The province’s decision to alter a renewable energy program was not misfeasance of public office, a judge said, despite the failure of a small business involved in the program.
Lawyer David Elmaleh, a partner at McCague Borlack LLP, who represented Ontario Power Authority in the case, says the judge’s finding shows that the tort of misfeasance in public office is unique and a tough tort to establish.
“The detailed decision by the trial judge provides an excellent outline of the law in this tort and how it can be applied to matters that proceed to trial. As most reported decisions involving this tort are preliminary pleadings motions, this case may be particularly interesting to litigators,” says Elmaleh, one of three lawyers that represented the then-OPA.

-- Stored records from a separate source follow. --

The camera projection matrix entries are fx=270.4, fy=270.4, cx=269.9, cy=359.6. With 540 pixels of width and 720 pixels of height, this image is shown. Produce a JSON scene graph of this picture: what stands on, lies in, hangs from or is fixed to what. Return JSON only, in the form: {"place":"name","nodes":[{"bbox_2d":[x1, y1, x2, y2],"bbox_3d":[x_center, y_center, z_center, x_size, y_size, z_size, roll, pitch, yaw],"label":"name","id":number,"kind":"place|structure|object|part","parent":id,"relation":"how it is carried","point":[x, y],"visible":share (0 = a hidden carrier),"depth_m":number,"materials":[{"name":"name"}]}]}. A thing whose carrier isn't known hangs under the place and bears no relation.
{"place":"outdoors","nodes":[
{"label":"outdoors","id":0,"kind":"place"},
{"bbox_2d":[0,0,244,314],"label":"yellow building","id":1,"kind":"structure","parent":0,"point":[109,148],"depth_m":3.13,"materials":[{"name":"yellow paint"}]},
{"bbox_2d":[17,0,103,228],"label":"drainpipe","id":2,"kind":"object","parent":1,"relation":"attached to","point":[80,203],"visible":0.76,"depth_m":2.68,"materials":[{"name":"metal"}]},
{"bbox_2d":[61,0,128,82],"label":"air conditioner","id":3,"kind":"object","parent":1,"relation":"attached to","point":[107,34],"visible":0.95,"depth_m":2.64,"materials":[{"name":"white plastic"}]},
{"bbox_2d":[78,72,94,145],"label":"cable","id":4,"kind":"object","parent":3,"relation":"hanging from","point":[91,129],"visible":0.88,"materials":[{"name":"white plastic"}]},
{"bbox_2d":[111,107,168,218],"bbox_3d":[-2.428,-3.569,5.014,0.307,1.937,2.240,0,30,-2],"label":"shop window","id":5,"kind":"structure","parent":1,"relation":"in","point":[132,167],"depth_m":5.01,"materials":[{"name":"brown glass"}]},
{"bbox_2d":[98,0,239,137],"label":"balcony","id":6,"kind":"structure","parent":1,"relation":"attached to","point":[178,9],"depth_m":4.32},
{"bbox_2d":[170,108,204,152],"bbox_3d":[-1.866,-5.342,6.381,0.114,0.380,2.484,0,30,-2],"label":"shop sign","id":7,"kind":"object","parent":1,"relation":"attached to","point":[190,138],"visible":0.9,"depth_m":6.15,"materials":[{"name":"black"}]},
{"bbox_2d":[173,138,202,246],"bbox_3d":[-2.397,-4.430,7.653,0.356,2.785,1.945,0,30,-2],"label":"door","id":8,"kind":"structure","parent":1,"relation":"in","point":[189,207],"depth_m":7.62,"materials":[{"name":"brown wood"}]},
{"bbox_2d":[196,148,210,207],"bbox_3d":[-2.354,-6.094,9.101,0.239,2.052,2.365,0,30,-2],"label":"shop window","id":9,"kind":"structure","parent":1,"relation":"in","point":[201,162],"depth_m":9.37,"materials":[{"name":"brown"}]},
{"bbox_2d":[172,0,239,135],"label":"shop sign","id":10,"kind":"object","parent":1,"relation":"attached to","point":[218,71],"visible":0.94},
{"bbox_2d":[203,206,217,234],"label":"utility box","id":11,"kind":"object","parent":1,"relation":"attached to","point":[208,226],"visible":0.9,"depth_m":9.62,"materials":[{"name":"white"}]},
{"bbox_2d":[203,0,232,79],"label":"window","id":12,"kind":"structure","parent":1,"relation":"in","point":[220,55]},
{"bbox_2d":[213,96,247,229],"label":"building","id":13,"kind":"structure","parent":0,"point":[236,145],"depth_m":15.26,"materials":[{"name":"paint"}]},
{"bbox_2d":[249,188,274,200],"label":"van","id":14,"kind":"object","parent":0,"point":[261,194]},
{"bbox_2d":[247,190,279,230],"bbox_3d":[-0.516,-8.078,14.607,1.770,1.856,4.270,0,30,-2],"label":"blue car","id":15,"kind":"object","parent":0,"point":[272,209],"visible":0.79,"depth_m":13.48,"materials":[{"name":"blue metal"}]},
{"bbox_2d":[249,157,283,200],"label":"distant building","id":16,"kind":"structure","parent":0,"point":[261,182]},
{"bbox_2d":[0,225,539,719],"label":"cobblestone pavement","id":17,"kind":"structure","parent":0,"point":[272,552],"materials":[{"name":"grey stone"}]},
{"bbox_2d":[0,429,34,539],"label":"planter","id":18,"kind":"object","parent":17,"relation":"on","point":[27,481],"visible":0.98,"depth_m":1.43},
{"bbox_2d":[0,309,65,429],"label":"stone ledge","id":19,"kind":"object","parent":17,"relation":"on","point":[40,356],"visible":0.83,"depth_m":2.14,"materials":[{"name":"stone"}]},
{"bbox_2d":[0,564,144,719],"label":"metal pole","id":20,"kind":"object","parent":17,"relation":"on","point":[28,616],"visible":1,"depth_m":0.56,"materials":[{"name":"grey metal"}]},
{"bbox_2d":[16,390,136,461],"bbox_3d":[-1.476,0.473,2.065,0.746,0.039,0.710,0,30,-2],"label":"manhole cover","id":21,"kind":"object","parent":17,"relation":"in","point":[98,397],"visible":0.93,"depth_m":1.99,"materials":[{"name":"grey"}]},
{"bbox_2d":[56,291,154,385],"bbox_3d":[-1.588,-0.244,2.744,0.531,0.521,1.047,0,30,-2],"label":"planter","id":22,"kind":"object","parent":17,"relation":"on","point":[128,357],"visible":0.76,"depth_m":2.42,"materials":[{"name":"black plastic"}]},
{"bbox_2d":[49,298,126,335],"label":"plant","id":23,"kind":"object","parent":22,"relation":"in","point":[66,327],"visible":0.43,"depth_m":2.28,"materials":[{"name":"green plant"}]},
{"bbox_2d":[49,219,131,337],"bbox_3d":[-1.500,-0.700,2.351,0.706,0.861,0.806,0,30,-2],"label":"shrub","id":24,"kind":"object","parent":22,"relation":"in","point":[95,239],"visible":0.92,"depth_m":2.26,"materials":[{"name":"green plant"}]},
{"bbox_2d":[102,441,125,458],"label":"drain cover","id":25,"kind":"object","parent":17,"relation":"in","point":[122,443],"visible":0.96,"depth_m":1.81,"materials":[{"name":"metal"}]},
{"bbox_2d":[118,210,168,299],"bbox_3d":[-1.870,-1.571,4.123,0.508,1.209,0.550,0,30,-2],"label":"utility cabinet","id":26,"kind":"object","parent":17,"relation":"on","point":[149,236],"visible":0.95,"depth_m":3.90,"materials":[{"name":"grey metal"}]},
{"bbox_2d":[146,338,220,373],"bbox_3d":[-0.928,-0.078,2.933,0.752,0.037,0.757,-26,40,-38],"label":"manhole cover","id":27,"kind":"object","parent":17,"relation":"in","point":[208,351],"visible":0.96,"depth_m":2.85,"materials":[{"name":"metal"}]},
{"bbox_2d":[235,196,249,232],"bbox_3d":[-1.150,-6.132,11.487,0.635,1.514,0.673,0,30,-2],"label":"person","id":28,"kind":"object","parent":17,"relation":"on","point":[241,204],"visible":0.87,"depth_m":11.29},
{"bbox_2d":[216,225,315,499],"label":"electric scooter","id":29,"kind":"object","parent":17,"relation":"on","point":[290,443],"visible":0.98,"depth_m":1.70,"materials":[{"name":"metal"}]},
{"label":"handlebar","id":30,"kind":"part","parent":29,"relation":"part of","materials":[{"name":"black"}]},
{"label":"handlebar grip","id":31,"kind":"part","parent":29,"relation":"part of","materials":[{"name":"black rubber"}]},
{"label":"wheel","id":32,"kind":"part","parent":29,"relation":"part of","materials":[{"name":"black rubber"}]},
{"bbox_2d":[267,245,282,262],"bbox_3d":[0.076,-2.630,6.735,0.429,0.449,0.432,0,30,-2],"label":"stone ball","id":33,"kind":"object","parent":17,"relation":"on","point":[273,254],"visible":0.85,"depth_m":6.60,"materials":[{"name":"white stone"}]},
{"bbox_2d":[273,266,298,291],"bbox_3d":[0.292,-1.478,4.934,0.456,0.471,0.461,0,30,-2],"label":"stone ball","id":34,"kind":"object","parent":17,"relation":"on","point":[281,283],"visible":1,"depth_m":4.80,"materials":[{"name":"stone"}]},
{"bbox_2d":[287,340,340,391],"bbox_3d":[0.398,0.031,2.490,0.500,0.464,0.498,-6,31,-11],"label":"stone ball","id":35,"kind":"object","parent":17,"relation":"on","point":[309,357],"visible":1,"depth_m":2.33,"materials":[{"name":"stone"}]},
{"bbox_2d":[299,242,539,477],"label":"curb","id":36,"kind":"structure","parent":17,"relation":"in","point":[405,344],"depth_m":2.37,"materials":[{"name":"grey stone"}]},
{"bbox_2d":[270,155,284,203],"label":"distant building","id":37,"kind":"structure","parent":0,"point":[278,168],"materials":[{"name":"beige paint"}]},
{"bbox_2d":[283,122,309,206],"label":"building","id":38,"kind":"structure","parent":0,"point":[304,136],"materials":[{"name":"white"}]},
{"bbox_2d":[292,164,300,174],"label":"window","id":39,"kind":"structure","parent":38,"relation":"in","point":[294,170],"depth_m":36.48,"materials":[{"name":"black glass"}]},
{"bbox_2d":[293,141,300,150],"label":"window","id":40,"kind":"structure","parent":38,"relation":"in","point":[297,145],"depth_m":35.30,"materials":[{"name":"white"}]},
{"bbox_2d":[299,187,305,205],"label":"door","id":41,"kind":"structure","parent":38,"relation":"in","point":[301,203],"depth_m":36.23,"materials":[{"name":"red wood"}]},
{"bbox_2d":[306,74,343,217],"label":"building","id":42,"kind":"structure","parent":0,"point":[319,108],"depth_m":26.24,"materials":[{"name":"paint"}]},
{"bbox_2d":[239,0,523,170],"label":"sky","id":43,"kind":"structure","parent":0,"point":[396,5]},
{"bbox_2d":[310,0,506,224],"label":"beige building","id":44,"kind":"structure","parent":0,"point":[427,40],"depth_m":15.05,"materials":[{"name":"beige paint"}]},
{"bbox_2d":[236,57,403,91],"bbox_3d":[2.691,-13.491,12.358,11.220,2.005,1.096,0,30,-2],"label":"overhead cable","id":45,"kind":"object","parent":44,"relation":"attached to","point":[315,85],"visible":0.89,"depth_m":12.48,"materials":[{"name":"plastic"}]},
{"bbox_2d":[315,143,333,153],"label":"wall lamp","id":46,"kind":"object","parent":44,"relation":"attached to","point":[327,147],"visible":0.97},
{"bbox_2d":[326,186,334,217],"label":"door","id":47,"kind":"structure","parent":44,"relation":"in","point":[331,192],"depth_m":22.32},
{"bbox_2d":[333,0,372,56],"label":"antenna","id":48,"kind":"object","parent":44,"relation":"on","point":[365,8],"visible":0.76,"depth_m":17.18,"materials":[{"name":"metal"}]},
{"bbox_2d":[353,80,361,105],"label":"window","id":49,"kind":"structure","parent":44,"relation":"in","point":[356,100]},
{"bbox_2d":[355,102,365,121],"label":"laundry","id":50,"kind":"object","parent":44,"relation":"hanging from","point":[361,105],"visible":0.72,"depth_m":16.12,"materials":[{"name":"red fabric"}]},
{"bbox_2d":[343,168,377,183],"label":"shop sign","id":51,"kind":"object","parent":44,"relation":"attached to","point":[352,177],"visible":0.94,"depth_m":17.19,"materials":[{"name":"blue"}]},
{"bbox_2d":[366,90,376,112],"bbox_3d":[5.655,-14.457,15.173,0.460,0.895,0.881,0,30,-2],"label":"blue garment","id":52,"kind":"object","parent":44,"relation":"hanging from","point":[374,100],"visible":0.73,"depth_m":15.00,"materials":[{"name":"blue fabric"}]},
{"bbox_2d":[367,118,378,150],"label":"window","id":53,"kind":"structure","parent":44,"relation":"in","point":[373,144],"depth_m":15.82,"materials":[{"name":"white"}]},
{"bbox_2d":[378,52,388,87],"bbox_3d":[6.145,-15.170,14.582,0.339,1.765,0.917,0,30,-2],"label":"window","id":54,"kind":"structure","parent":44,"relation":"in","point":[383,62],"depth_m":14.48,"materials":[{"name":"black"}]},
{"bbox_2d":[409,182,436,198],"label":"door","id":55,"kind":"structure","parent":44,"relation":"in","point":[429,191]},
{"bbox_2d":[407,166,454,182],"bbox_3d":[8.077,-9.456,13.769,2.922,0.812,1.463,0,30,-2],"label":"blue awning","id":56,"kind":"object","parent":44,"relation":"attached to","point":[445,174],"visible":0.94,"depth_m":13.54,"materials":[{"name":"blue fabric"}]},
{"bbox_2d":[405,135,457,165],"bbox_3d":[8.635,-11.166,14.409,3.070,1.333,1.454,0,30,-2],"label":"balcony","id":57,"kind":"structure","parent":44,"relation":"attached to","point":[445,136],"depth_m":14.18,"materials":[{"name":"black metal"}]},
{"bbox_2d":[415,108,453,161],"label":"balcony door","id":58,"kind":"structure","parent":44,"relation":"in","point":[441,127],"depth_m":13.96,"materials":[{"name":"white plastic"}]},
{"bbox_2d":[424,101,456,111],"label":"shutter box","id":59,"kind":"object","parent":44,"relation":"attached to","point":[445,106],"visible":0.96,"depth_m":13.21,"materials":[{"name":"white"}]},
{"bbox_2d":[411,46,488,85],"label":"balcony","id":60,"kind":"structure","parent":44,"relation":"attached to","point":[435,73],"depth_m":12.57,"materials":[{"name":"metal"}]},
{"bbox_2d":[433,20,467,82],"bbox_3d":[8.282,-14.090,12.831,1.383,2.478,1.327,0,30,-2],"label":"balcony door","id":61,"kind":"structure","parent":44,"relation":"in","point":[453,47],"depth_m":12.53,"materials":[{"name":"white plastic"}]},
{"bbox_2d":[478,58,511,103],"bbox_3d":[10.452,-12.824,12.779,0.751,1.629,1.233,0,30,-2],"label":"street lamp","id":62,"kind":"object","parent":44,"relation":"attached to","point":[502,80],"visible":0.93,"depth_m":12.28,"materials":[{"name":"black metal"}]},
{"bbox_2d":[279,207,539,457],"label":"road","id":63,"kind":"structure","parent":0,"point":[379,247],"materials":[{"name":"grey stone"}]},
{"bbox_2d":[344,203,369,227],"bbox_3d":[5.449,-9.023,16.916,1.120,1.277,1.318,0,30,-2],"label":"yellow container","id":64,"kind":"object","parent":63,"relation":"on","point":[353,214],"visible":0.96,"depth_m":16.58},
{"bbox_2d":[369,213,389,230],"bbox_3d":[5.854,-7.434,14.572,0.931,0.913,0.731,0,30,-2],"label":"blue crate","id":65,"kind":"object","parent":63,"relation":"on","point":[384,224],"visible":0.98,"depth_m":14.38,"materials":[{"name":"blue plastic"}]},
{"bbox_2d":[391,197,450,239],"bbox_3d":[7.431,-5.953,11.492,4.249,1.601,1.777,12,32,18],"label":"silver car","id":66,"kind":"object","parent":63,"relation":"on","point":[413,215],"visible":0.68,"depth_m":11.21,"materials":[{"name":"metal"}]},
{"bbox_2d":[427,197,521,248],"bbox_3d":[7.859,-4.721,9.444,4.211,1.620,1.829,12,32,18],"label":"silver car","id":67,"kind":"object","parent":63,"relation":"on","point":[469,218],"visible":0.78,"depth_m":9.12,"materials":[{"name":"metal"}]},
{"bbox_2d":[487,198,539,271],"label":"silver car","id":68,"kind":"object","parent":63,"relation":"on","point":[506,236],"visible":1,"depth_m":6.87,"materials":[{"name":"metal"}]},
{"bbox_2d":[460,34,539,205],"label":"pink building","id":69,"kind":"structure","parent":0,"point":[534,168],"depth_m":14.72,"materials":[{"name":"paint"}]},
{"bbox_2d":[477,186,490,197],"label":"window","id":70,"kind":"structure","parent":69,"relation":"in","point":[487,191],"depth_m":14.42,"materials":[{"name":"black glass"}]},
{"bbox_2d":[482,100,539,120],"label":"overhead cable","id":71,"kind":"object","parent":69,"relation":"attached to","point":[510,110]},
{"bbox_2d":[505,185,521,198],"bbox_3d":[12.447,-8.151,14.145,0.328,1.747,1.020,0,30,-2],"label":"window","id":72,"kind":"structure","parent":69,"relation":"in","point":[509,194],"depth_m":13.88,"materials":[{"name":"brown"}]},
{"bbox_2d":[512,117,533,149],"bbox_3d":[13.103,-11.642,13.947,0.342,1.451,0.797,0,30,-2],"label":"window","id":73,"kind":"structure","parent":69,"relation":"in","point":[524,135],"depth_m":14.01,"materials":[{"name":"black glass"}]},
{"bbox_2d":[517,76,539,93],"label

The Feb. 25 decision, Capital Solar Power Corporation v. The Ontario Power Authority, 2019 ONSC 1137, was written by Justice Giovanna Toscano Roccamo of the Ontario Superior Court of Justice. The case centres on Capital Solar, a small business run by André Deschamps and Angela Monette that started to take advantage of province’s program, Roccamo wrote.
Although the business owners were not experienced in the renewable energy sector, they had a successful track record in business and planned to sell energy to homeowners, farmers and small businesses, taking advantage of “the stability that the program was intended to offer,” the decision said.
The province announced on Oct. 31, 2011 a new pricing schedule and rule changes effective after Aug.31, 2011, the decision said. After the October announcement, CSP’s business declined and ultimately closed in 2013, the judge wrote.
“André Deschamps and Angela Monette both garnered the Court’s sympathy. They presented as hardworking and earnest small business owners. Yet, they invested all the proceeds from the sale of their prior business to speculate in an unknown area of business. It is unfortunate that CSP failed. Nevertheless, it cannot be said that its failure was as a result of any actionable wrongdoing by the OPA,” the judge wrote.
Geoff Hall, a partner at McCarthy Tétrault LLP and one of the lawyers representing CSP, declined to comment.
Tom Timmins, a partner at Gowling WLG in Toronto and head of the global renewable energy law practice, says that the important element of the decision from a legal perspective will be whether something new has been established in terms of the government’s freedom to make policy.
“Larger companies might have more time and resources for government relations and be more aware of things. They might also have diversified risk by being in different jurisdictions. If there is a government change in one province, the project might get put on hold, and they’ll turn attention to another province or country,” says Timmins, who was not involved in the case. “Small mom and pops obviously don’t have that luxury.”